• _Exercise brief_
Set down the records exactly as they stand, except for any pictures, which you should omit.

Extracted records:

>>>

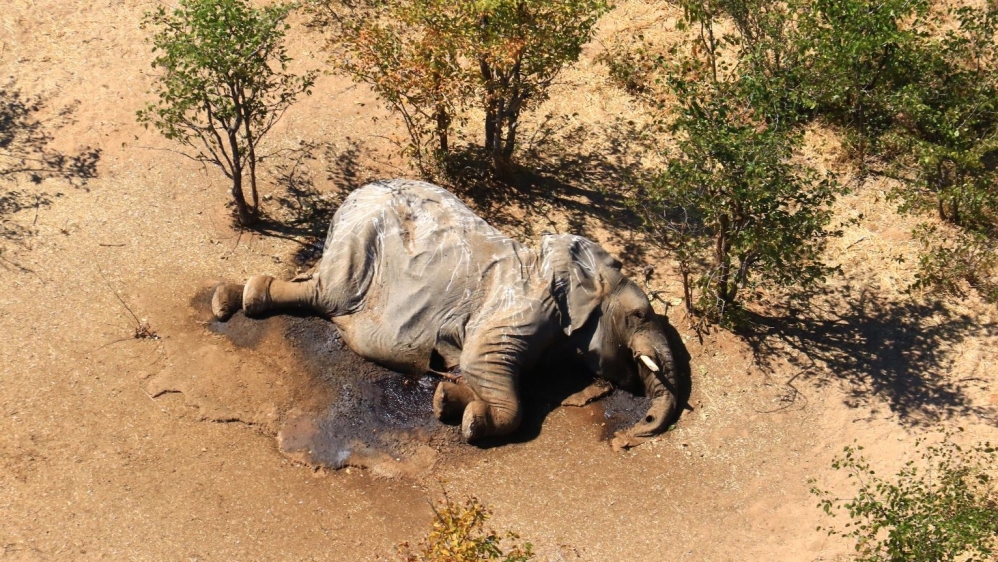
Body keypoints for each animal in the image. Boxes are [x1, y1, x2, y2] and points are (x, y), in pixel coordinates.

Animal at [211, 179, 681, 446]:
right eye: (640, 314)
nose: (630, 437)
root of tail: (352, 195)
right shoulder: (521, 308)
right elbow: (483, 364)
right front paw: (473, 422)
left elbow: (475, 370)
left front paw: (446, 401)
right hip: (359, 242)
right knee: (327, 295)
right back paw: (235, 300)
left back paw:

<<<

• _Solution to the problem_
Body keypoints for each animal in the image. Boxes are [x1, y1, x2, y2] and points are (x, y), in pixel coordinates.

Animal at [211, 179, 681, 446]:
right eye: (640, 314)
nose: (630, 437)
root of tail: (352, 195)
right shoulder: (521, 308)
right elbow: (483, 364)
right front paw: (473, 422)
left elbow: (475, 370)
left front paw: (446, 401)
right hip: (359, 242)
right knee: (327, 295)
right back paw: (235, 300)
left back paw:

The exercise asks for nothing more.